The 11ème Escadrille de Chasse was the third and last fighter squadron of the Belgian Air Component during World War I. It was organized as a dedicated fighter unit in March 1918, to fill out a fighter wing that supported the Belgian Army's advance near war's end.

==History==
The 11ème Escadrille de Chasse was founded in March 1918 as the third dedicated squadron of the newly formed Groupe de Chasse of the Aviation Militaire Belge. It would take until 28 May for the new squadron to become operational. The new unit used a unit insignia upon its airplanes that was adopted from Willy Coppens's personal insignia with his consent. The new escadrille scored its first victory on 27 September 1918. In its short existence, the squadron claimed twelve wins and was credited with seven verified aerial victories.
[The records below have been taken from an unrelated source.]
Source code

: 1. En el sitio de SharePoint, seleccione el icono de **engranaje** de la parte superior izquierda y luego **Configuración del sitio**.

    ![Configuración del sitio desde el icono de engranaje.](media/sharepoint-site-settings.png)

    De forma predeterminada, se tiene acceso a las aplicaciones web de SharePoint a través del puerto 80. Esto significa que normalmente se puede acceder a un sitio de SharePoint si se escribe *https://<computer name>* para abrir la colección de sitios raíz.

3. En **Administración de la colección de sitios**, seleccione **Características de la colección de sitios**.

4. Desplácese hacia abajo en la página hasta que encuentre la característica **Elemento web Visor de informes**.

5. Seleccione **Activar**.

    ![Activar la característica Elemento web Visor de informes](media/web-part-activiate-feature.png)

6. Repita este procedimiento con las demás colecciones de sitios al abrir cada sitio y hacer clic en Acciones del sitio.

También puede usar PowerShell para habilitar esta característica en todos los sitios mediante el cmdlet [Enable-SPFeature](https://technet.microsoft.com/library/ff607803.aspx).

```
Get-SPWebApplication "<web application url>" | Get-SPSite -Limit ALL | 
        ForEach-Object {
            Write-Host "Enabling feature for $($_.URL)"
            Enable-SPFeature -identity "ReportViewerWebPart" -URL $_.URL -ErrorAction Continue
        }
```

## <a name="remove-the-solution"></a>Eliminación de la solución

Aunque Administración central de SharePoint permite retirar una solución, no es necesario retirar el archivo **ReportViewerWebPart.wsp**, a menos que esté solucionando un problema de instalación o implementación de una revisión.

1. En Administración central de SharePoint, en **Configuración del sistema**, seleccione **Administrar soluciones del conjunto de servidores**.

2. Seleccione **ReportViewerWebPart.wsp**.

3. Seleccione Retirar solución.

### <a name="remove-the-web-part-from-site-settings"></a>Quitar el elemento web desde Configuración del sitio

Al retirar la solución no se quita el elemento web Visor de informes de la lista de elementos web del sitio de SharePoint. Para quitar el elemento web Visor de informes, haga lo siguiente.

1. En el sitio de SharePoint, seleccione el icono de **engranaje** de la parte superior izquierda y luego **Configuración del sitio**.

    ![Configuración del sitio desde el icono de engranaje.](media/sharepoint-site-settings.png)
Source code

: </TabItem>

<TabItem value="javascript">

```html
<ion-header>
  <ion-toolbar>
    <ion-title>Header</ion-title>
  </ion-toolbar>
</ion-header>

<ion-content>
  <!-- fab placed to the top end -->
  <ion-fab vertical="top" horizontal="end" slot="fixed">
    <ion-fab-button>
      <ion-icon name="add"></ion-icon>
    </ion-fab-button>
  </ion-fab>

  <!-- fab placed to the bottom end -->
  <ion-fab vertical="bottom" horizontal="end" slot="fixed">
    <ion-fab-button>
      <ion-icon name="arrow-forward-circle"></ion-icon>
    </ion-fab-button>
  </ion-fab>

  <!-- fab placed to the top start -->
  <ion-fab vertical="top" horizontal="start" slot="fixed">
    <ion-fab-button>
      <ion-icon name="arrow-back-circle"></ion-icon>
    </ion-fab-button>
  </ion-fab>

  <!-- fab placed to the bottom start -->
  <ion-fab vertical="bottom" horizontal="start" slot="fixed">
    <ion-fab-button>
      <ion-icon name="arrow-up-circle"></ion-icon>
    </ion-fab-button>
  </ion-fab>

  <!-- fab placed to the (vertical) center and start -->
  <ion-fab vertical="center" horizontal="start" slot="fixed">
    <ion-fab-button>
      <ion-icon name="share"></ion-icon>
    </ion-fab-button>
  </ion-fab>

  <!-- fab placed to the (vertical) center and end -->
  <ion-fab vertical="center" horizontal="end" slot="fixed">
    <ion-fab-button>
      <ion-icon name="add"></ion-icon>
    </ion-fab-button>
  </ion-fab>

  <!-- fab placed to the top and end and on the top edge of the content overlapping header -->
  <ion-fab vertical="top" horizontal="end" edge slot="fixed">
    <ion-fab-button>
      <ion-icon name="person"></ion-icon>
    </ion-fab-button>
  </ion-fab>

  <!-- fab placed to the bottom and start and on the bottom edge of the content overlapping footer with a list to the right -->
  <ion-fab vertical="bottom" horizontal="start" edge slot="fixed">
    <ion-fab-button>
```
In turn, it suffered two pilots KIA and one pilot WIA.

==Commanding officers==
- Paul Hiernaux: March 1918 - 11 November 1918

==Aerodromes==
1	Les Moeres: May 1918 - October 1918

2	Moerkerke: October 1918 - 11 November 1918

==Aircraft==
The squadron was founded with castoff Sopwith Camels from 1ère Escadrille de Chasse as well as a few Hanriot HD.1s.

==Operations==
At the start of World War I, Belgium was neutral. An overwhelming invasion by the German army left Belgium partially occupied by the end of 1914, with its preserved territory shielded by deliberate defensive flooding at Nieuwpoort by the Belgians. As a result, the Aviation Militaire Belgium was based in the diminished remnant of a small country, and performed largely in a static defensive mode. In March 1918, the 11ème Escadrille de Chasse was founded as a dedicated fighter squadron capable of being included in combined Allied operations. Its success coincided with the September 1918 Belgian Army advance.